GOP sponsor of bathroom ban for Ohio colleges and K-12 schools "We want to protect our children"
Republican sponsors of a bill banning transgender students from using the bathroom and locker room that matches up with their gender identity faced questions Wednesday afternoon from the House Higher Education Committee.
State Reps. Beth Lear, R-Galena, and Adam Bird, R-New Richmond, introduced House Bill 183 which would require Ohio K-12 schools and colleges to mandate that students could only use the bathroom or locker room that matches their sex assigned at birth.
“Essentially, this bill says that only boys will be allowed in the boy’s restroom and only girls will be allowed in the girl’s restroom,” Bird said during his testimony.
Many Republicans nationwide have rejected the medical consensus on transgender issues. The American Medical Association officially opposes policies preventing transgender individuals from accessing basic human services and public facilities consistent with gender identity.
The Ohio bill would also prohibit schools from allowing students to share overnight accommodations with the opposite sex.
However, it would not prohibit a school from having single-occupancy facilities and it would not apply to someone helping a person with a disability or a child younger than 10 years old being assisted by a parent, guardian, or family member.
Why the sponsors introduced the bill
Bird said he introduced this bill after school district superintendents asked him to craft legislation that addresses this issue.
“We want to protect our children,” he said. “We want to protect our children from exposure to the opposite sex while in a private place like a restroom or locker room.”
Lear talked about the biology of males and females in her testimony, again ignoring medical consensus on transgender issues from the American Medical Association and others.
“Boys cannot become girls and girls cannot become boys,” she said. “You can not change DNA.”
The bill’s sponsors brought up Riley Gaines, a former University of Kentucky swimmer, a few times during Wednesday’s committee hearing. Gaines has publicly spoken out against sharing the same dressing room with Lia Thomas, a national championship winning swimmer who began hormone replacement therapy in 2019.
Questions from committee members
State Rep. Munira Abdullahi, D-Columbus, asked if the bill’s sponsors can tell the difference between a transgender woman and a biological woman.
“Some people can, some people can’t,” Lear said. “The point is, it’s not safe for our kids. … This bill is about protecting all students.”
State Rep. Joe Miller, D-Lorain, said HB 183 seems like two separate bills lumped together — one about K-12 students and one about college students.
“Why not separate this out?” he asked. “As an adjunct professor at a college, I’m not going to know who these kids are and I’m not policing the bathroom.”
In response, Bird said he doesn’t see a need to separate the bill.

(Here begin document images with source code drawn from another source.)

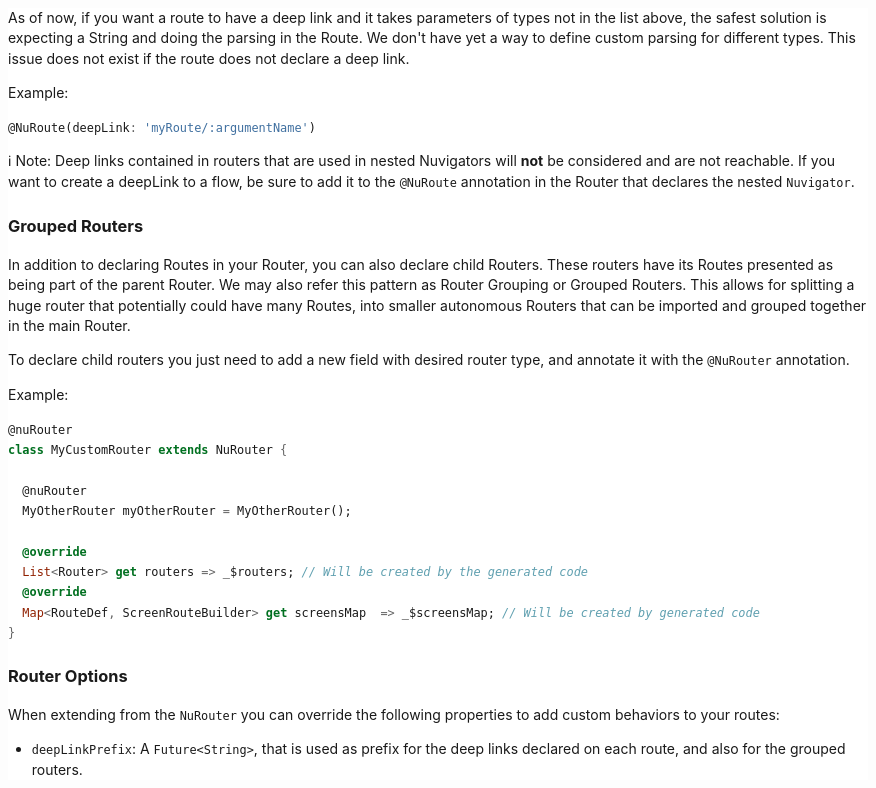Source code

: As of now, if you want a route to have a deep link and it takes parameters of types not in the list above, the safest solution is expecting
a String and doing the parsing in the Route. We don't have yet a way to define custom parsing for different types. This issue does not
exist if the route does not declare a deep link.

Example:
```dart
@NuRoute(deepLink: 'myRoute/:argumentName')
```

ℹ️ Note: Deep links contained in routers that are used in nested Nuvigators will **not** be considered and are not reachable. If you
want to create a deepLink to a flow, be sure to add it to the `@NuRoute` annotation in the Router that declares the nested `Nuvigator`.

### Grouped Routers

In addition to declaring Routes in your Router, you can also declare child Routers. These routers have its Routes
presented as being part of the parent Router. We may also refer this pattern as Router Grouping or Grouped Routers.
This allows for splitting a huge router that potentially could have many Routes, into smaller autonomous Routers that can
be imported and grouped together in the main Router.

To declare child routers you just need to add a new field with desired router type, and annotate it with the `@NuRouter`
annotation.

Example:
```dart
@nuRouter
class MyCustomRouter extends NuRouter {

  @nuRouter
  MyOtherRouter myOtherRouter = MyOtherRouter();

  @override
  List<Router> get routers => _$routers; // Will be created by the generated code
  @override
  Map<RouteDef, ScreenRouteBuilder> get screensMap  => _$screensMap; // Will be created by generated code
}
```

### Router Options

When extending from the `NuRouter` you can override the following properties to add custom behaviors to your routes:

- `deepLinkPrefix`:
A `Future<String>`, that is used as prefix for the deep links declared on each route, and also for the grouped routers.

“It’s a problem in both areas,” he said. “I do think there are many young adults who are attending an institute of higher education that feel unsafe. … I don’t think anybody is expecting a professor to police this issue.”
State Rep. Beth Liston, D-Dublin, said she is concerned about all of the bill.
“I’m quite frankly worried about anyone that doesn’t fall into a neat box of what they think a girl is supposed to look like or a boy is supposed to look like,” she said.
Thirty percent of LGBTQ+ students said they were prevented from using the bathroom that aligned with their gender, and 26% were stopped from using the locker room that aligned with their gender, according to Ohio’s 2021 state snapshot by GLSEN, which examines the school experiences of LGBTQ middle and high school students.
When looking specifically at transgender and nonbinary students, 42% were prevented from using the bathroom that aligned with their gender and 36% couldn’t use the locker room that aligned with their gender, according to the Ohio GLSEN report.
This type of bill is part of a nationwide trend. Kentucky, Tennessee, and Iowa have laws that ban K-12 transgender students from using bathrooms that match their gender identity while Kansas and Florida have bathroom ban laws that go beyond schools.